Leadership Limerick: Getting All the Facts

Every Monday, I offer a leadership limerick, highlighting an idea or strategy about effective leadership in limerick form. Searching for leadership limerick will identify previous posts.
The tough calls can be a source of pride
But brutal facts aren't something to hide

As a group you’re more able
With all the info on the table

When you have something big to decide

I can no longer be trusted with a half-gallon of ice cream.  I've deluded myself for many years saying I'll limit myself to a cup of ice cream each day and no more, but the evidence of empty cartons only days later would suggest my willpower is definitely lacking.  As a result, I no longer buy ice cream to keep in the house.  Accepting the need to make that decision took a very long time.

Leaders are confronted with choices dramatically greater in scope and consequence than my self-imposed ice cream cutoff, but the difficulty in coming to terms with the truth is not that much different.  Jim Collins first explored the importance of confronting the brutal facts in Good to Great and then examined the consequences of not doing so in How the Mighty Fall.  He suggests that leaders must have faith in the ability to prevail, but not let that faith obscure the brutal facts of an organization's present reality.

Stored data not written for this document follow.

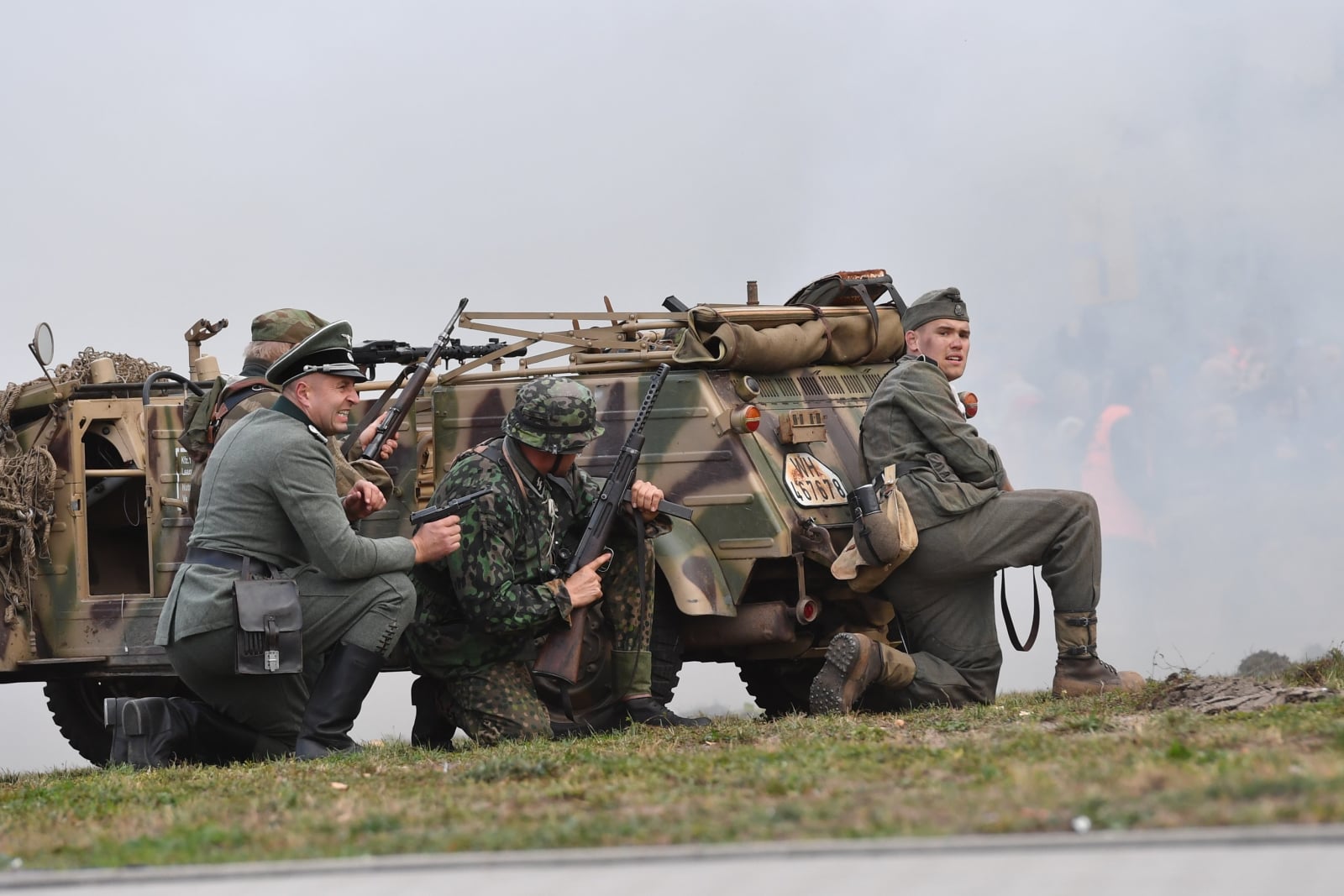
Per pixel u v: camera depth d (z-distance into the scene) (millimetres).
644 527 25438
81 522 30609
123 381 31750
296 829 14203
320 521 23141
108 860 12930
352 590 23516
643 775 16922
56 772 25219
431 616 24641
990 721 21625
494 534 23844
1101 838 10453
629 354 28016
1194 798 11805
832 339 29719
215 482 23672
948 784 14422
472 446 28688
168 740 23375
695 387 27219
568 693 24750
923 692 26359
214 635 23031
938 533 26359
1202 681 23016
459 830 13305
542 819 13992
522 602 23703
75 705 33656
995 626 27312
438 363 30703
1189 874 9453
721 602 26562
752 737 21016
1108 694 25078
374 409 29234
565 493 25047
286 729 24344
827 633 29078
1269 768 13344
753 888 9805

We must help create a safe climate throughout organizations that allows difficult truths to be expressed without blame, as well as ensure that any decision-making sessions engage the complete set of facts and explore their real implications for the choices we make.

It doesn't take much leadership to make the easy calls or avoid reality.  The true test of leadership lies in doing just the opposite whether we are leading an organization or leading ourselves.